The selection of building materials and construction quality are critical factors in turning seismic design plans into reality. The use of high-strength steel, high-performance concrete, and fiber-reinforced composite materials enhances the load-bearing capacity and deformation resistance of structural components. However, even the most advanced designs rely on meticulous construction to be realized. From the density of rebar tying and concrete pouring and curing to the precise implementation of various seismic structural measures, every step of the process affects the final safety performance. Strict third-party supervision and a comprehensive quality traceability system are essential safeguards against substandard construction and ensure the structural “skeleton” of a building remains robust.
For schools and hospitals, a sturdy “shell” alone is far from sufficient. The safety of non-structural components is equally critical. This includes interior and exterior wall plastering, suspended ceilings, lighting fixtures, large storage cabinets, medical equipment, laboratory instruments, and exterior wall decorations. During an earthquake, the detachment, toppling, or damage of these components is often the primary cause of casualties, blocked passageways, and functional paralysis. Therefore, systematic seismic retrofitting or flexible connections must be implemented. For example, filing cabinets and large medical equipment should be securely anchored to walls or floors, and lightweight, flexible ceiling systems should be used to ensure the absolute safety of components along evacuation routes.
A comprehensive seismic solution must also include routine emergency preparedness and the cultivation of a culture of resilience. Schools should regularly conduct earthquake evacuation drills tailored to students’ cognitive development and integrate emergency knowledge into the curriculum. Hospitals, meanwhile, must develop detailed disaster response plans covering patient transfer, emergency power supply, procedures for interrupted surgeries, management of medications and medical equipment, and rapid post-disaster functional recovery. Clear emergency signage within buildings, easily accessible evacuation doors, and backup emergency lighting and communication systems are all vital components of the lifeline network.
Globally, as evidenced by practices in seismically active countries such as Japan and New Zealand, prioritizing the reinforcement and high-standard protection of schools and hospitals has become a social consensus and a policy priority. This represents an investment in the future, prioritizes the protection of society’s most vulnerable groups, and reflects a society’s level of civilization and sense of responsibility. Every investment in the seismic safety of public buildings strengthens our shared future.

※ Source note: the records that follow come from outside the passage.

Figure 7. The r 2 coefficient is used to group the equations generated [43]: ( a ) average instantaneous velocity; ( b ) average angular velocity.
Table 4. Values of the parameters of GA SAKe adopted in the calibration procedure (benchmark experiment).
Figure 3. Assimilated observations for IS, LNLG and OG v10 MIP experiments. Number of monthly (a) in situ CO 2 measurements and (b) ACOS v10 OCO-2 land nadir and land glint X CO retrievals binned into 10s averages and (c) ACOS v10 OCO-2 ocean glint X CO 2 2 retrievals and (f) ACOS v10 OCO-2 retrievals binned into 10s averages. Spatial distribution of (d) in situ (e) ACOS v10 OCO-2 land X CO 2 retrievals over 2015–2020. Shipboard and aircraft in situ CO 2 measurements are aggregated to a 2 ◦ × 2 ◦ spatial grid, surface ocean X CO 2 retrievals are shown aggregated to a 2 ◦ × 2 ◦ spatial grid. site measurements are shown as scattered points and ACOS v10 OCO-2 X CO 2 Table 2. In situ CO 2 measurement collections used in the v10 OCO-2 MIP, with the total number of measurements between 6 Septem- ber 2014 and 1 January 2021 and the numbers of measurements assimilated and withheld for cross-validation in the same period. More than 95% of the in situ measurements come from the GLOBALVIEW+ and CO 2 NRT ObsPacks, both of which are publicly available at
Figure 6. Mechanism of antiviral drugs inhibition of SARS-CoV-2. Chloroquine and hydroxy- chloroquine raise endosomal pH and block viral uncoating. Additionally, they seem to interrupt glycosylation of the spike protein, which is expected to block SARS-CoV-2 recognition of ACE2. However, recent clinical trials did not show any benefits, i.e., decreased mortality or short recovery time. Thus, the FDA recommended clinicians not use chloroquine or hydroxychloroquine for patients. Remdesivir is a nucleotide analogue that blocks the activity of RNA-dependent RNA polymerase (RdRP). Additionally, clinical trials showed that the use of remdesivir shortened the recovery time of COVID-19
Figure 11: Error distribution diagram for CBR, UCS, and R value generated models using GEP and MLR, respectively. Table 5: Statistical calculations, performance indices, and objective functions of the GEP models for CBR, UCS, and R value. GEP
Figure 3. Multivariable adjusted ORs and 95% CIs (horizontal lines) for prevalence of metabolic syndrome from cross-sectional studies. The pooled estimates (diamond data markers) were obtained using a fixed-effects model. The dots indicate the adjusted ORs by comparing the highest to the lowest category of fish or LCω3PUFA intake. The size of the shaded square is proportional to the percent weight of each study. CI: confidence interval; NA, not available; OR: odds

When the tremors of a major earthquake subside, the sound of students reading from school buildings that remain standing and the hope for life sustained within fully functional hospitals will be the highest reward for all our efforts. Making schools the safest havens and hospitals the most reliable bastions of life requires the sustained attention and action of the government, engineers, builders, administrators, and indeed every citizen. Only in this way can we safeguard the core values of civilization and the boundless potential of life in the face of nature’s unpredictability.